Assigned task 1
Name every person the passage on Truss and levelling up identifies by name.
Assigned task 2
Transcribe the passage on Truss and levelling up, starting at "Second, the cost-of-living" and ending at "on levelling up.".
Assigned task 3
Answer these questions using the passage on Truss and levelling up.
(a) What office does Ben Houchen hold?
(b) By what percentage will energy prices rise in October, and to what amount?
(c) According to one poll, what percentage of Conservative voters think the new leader should retain levelling up?

Excerpt to read
= Beginning of Section =

But despite these pledges, it seems unlikely that Truss will achieve what many took levelling up to mean – redressing the chronic regional imbalances of the UK – for two key reasons.
First, Truss’s belief in a small state and low taxes is incompatible with the state intervention levelling up requires. As Gove has argued, levelling up is “an argument with what one might call trickle-down economics… If you leave the free-play market forces entirely to themselves, then what you see is inequality growing and particularly geographical inequality growing as well.” Ben Houchen, the mayor of Tees Valley, has voiced similar views. In a recent letter to Truss, Houchen wrote: “This government can be proud of how it has supported those who have been neglected in favour of the affluent for so long and now it is time to redouble these efforts.”
Truss does not seem to share her colleagues’ concerns about protecting those “neglected in favour of the affluent”. For instance, her plans to cut personal taxes such as National Insurance would benefit the wealthiest in society more than the poorest by a factor of ten. Truss’s botched plans for reducing the pay of public sector workers outside of London further exposed her ideological instincts. The policy would have reduced pay for civil servants in places with a lower cost of living. In other words, the plans prioritised the market over an equal policy for all parts of the country. As one Tory strategist put it to me: “She understands levelling up, but she won’t do it.”
Second, the cost-of-living crisis will dominate Truss’s first year in office. Inflation is predicted to remain in double digits into next year. Energy prices will soar by 80 per cent to £3,549 in October. The severity of the crisis means there will be little time to spend on levelling up.
All of which poses significant electoral risks for the Conservatives. Levelling up is the most popular policy among Conservative voters – 81 per cent think the new leader should retain the policy, according to one poll. Abandoning the agenda will leave a vacuum for Labour to fill. Indeed, Labour has wisely appropriated the term and in crucial Red Wall seats, the party is now 22 points ahead on who is trusted to level up the country. Truss has spent so long talking to the party faithful this summer, she’s neglected the concerns of the electorate. As a consequence, “levelling up” is poised to return to think tank obscurity, leaving behind the problems it sought to solve, and disappointing those who voted Conservative in 2019.

= End of Section =

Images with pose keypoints

= Beginning of Section =

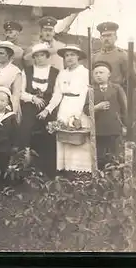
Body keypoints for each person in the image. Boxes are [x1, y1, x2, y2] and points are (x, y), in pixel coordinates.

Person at [39, 45, 93, 174]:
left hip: (79, 106)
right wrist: (48, 109)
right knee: (64, 136)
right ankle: (65, 170)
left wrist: (77, 115)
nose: (69, 58)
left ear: (78, 57)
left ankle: (81, 172)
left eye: (72, 55)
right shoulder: (62, 73)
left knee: (78, 136)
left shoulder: (85, 73)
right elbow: (57, 94)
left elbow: (85, 94)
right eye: (67, 55)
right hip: (64, 107)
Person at [19, 43, 60, 178]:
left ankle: (49, 171)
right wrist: (32, 98)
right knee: (25, 131)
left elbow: (56, 95)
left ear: (47, 56)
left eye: (42, 55)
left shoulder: (55, 72)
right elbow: (20, 92)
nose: (39, 59)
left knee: (50, 134)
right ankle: (25, 169)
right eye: (36, 56)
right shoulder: (27, 71)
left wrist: (47, 110)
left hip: (49, 108)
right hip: (30, 105)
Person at [90, 61, 127, 170]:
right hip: (97, 130)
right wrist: (96, 107)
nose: (98, 75)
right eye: (96, 73)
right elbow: (85, 109)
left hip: (114, 129)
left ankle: (115, 182)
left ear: (109, 74)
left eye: (101, 72)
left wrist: (125, 126)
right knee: (99, 158)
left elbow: (124, 108)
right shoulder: (90, 90)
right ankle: (101, 181)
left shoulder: (117, 88)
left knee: (114, 157)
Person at [92, 21, 136, 92]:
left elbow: (133, 80)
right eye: (104, 36)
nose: (106, 39)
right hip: (98, 95)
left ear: (116, 37)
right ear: (100, 38)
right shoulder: (95, 56)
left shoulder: (123, 55)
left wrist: (120, 92)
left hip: (116, 95)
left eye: (109, 35)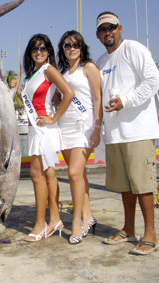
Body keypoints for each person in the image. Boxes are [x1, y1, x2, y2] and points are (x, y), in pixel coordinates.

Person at [96, 12, 159, 255]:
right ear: (98, 35)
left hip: (138, 132)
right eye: (103, 30)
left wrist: (126, 101)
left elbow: (153, 80)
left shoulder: (133, 48)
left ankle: (151, 234)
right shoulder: (101, 61)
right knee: (125, 186)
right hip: (115, 134)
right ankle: (129, 228)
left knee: (142, 184)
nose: (107, 32)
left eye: (111, 27)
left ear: (120, 28)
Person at [21, 34, 74, 242]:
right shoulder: (33, 73)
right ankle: (55, 219)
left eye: (43, 48)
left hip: (44, 129)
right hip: (37, 128)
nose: (39, 52)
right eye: (35, 49)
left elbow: (68, 93)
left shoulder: (49, 70)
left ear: (49, 51)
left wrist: (54, 117)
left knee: (37, 175)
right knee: (48, 175)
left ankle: (40, 223)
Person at [56, 30, 102, 244]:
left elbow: (97, 98)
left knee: (73, 173)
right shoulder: (62, 71)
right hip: (64, 127)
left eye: (75, 44)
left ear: (82, 47)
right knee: (79, 175)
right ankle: (88, 216)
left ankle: (77, 223)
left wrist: (97, 126)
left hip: (84, 127)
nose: (71, 48)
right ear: (62, 49)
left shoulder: (89, 68)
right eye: (67, 45)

= End of Section =

Task solution 1
Truss, Gove, Ben Houchen

Task solution 2
Second, the cost-of-living crisis will dominate Truss’s first year in office. Inflation is predicted to remain in double digits into next year. Energy prices will soar by 80 per cent to £3,549 in October. The severity of the crisis means there will be little time to spend on levelling up.

Task solution 3
(a) He is the mayor of Tees Valley.
(b) They will rise by 80 per cent, to £3,549.
(c) 81 per cent